Frequency/voltage scaling (DVFS) allows the same core to operate over a wide range of the performance / efficiency curve. See also this IDF2015 presentation on Skylake power management, with lots of interesting details about what CPUs can do efficiently, and trading off performance vs. efficiency both statically at design time, and on the fly with DVFS.
At the other end of the spectrum, Intel Core-M CPUs have very low sustained frequency, like 1.2GHz at 4.5W, but can turbo up to 2.9GHz. With multiple cores active, they'll run their cores at a more efficient clock-speed, just like the giant Xeons.
You don't need a heterogeneous big.LITTLE style architecture to get most of the benefit. The small cores in ARM big.LITTLE are pretty crappy in-order cores that aren't good for compute work. The point is just to run a UI with very low power. Lots of them would not be great for video encoding or other serious number crunching. (@Lưu Vĩnh Phúc found some discussions about why x86 doesn't have big.LITTLE. Basically, spending extra silicon on a very-low-power extra-slow core wouldn't be worth it for typical desktop/laptop usage.)
whereas applications like video editing are determined by number of cores. [Wouldn't 2x 4.0 GHz + 4x 2.0 GHz be better at multi-threaded workloads than 4x 4GHz?]
This is your key misunderstanding. You seem to be thinking that the same number of total clock ticks per second is more useful if spread over more cores. That's never the case. It's more like
cores * perf_per_core * (scaling efficiency)^cores
(perf_per_core
is not the same thing as clock speed, because a 3GHz Pentium4 will get a lot less work per clock cycle than a 3GHz Skylake.)
More importantly, it's very rare that the efficiency is 1.0. Some embarrasingly parallel tasks do scale almost linearly (e.g. compiling multiple source files). But video encoding is not like that. For x264, scaling is very good up to a few cores, but gets worse with more cores. e.g. going from 1 to 2 cores will almost double the speed, but going from 32 to 64 cores will help much much less for a typical 1080p encode. The point at which speed plateaus depends on the settings. (-preset veryslow
does more analysis on each frame, and can keep more cores busy than -preset fast
).
With lots of very slow cores, the single-threaded parts of x264 would become bottlenecks. (e.g. the final CABAC bitstream encoding. It's h.264's equivalent of gzip, and doesn't parallelize.) Having a few fast cores would solve that, if the OS knew how to schedule for it (or if x264 pinned the appropriate threads to fast cores).

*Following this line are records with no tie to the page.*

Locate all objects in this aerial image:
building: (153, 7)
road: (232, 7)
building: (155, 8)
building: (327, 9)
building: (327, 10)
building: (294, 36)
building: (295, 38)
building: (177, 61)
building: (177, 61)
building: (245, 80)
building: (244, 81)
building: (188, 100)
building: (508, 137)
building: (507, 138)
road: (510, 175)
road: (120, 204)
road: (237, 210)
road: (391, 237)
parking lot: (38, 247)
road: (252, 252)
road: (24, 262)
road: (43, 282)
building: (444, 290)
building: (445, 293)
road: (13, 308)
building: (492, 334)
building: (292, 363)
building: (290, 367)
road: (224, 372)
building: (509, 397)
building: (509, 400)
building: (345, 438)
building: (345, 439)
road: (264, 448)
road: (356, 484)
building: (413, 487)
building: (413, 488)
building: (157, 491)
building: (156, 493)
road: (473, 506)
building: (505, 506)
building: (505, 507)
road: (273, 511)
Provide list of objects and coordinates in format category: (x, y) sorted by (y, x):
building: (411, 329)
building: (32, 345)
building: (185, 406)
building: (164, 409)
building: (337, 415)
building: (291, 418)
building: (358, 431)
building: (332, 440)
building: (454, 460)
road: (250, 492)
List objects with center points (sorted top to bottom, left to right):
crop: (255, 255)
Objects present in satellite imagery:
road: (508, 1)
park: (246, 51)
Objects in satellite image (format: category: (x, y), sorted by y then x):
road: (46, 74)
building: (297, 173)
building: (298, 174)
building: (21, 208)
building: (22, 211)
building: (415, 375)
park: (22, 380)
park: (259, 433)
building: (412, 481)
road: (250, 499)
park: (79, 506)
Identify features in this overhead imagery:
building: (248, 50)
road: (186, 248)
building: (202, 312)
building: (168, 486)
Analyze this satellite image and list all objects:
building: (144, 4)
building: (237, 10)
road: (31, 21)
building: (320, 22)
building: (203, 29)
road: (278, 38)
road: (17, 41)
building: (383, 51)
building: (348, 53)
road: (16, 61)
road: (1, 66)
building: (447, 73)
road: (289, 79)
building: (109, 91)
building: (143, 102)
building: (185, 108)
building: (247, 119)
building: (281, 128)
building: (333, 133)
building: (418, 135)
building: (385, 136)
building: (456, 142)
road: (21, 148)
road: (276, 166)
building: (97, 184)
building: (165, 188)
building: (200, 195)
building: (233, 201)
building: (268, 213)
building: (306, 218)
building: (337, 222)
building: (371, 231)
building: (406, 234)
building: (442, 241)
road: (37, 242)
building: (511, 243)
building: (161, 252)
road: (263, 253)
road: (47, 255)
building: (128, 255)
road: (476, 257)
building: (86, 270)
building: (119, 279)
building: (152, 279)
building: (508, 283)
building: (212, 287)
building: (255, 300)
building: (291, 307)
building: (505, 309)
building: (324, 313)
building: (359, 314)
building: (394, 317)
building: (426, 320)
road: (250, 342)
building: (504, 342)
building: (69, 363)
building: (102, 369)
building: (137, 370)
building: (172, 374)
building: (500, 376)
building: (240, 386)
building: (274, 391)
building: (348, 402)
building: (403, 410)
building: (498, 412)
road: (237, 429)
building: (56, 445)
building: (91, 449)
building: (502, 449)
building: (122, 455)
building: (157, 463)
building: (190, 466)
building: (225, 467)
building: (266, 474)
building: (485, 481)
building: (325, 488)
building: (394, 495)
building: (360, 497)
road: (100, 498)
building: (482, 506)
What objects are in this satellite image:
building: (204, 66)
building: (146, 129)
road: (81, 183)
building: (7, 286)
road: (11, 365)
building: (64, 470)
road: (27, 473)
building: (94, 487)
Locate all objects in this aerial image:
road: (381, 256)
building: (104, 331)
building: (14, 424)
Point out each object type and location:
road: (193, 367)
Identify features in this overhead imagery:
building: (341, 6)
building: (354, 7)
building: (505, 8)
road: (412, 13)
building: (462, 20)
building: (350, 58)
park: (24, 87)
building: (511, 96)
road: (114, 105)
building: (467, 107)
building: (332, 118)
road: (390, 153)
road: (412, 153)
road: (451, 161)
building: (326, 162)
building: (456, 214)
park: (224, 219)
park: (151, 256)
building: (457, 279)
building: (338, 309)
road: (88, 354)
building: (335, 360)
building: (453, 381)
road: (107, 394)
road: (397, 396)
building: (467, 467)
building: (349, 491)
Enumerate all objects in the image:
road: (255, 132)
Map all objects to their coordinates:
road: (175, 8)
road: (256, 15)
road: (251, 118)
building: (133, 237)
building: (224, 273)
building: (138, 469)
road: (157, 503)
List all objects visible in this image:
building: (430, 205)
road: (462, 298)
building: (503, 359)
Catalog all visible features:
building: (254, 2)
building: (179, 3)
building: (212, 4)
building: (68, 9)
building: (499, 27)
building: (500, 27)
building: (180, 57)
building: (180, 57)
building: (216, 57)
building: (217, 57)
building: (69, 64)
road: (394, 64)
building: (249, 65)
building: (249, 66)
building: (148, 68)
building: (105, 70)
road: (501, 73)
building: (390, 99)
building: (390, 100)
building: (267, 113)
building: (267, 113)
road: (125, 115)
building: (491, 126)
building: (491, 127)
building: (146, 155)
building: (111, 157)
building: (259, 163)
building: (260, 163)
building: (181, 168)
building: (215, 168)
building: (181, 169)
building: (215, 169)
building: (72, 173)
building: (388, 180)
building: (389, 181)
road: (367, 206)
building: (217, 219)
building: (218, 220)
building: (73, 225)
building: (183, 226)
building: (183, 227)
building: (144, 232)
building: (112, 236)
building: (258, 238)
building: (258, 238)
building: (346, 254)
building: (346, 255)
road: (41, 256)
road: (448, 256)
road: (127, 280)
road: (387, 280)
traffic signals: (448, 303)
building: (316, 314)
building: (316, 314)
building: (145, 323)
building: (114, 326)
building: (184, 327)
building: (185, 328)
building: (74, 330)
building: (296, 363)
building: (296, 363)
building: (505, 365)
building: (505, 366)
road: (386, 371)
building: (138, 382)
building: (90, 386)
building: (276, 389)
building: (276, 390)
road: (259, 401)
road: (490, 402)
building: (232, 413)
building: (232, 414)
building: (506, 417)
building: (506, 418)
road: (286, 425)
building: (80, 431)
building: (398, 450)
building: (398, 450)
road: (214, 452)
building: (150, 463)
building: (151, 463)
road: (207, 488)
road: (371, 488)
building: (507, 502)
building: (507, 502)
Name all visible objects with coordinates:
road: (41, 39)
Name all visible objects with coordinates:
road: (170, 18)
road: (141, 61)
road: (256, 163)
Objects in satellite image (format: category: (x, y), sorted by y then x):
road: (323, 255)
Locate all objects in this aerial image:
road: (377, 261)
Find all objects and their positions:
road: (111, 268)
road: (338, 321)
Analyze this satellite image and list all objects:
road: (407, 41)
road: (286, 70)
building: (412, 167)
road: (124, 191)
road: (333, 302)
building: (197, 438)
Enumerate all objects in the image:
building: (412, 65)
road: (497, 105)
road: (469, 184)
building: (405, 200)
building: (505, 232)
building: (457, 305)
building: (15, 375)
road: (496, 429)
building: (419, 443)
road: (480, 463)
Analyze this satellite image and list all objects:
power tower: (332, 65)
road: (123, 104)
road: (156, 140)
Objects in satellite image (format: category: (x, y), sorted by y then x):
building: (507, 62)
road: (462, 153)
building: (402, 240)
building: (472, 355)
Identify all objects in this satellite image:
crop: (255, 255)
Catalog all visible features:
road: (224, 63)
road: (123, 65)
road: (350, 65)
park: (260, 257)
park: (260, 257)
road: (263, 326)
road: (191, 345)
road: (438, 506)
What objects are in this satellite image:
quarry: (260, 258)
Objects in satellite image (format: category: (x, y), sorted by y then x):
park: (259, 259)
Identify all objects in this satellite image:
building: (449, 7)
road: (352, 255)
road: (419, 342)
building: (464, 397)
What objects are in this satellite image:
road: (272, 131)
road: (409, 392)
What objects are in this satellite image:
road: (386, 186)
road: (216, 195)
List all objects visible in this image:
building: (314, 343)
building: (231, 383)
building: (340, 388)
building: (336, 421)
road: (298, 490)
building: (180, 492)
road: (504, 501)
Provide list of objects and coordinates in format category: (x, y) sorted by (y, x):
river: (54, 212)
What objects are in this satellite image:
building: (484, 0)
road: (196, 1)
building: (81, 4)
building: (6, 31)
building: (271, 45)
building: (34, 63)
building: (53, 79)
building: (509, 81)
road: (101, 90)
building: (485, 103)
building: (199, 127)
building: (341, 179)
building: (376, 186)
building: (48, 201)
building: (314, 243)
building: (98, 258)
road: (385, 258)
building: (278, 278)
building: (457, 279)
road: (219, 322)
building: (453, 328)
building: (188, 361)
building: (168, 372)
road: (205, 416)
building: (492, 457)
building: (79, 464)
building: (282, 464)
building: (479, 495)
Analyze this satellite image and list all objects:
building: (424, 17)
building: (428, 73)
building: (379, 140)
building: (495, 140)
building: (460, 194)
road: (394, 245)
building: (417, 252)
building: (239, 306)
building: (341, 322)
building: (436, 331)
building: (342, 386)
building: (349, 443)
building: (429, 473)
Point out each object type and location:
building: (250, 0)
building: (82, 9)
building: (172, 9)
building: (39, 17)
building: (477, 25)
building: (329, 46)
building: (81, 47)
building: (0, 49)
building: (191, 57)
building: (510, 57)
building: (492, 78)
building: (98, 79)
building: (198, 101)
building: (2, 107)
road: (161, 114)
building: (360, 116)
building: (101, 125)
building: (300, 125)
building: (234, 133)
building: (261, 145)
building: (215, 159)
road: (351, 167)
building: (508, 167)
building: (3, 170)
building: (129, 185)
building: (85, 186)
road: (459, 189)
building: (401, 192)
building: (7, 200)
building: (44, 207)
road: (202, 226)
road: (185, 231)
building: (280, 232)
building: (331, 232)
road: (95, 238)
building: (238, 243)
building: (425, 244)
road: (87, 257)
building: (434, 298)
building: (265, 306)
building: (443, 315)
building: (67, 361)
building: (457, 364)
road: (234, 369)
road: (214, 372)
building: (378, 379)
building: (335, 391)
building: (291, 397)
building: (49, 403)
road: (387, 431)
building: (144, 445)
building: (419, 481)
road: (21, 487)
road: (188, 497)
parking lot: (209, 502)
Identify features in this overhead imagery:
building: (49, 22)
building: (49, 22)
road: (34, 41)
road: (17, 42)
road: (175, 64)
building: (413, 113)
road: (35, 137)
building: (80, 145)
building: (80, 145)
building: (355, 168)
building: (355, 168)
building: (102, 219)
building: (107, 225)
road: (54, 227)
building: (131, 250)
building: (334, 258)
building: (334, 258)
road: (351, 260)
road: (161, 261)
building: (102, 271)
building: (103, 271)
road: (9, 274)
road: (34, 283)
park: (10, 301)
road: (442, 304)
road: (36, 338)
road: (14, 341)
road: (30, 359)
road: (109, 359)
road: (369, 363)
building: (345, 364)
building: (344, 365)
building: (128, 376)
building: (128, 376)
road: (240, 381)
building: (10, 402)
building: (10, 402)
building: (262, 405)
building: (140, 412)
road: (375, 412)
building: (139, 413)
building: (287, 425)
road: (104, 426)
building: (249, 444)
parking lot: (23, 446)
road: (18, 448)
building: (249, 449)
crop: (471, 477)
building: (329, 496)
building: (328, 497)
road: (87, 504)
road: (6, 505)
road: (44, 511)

x265 can take advantage of more cores than x264, since it has more analysis to do, and h.265's WPP design allows more encode and decode parallelism. But even for 1080p, you run out of parallelism to exploit at some point.
If you have multiple videos to encode, doing multiple videos in parallel scales well, except for competition for shared resources like L3 cache capacity and bandwidth, and memory bandwidth. Fewer faster cores could get more benefit from the same amount of L3 cache, since they wouldn't need to work on so many different parts of the problem at once.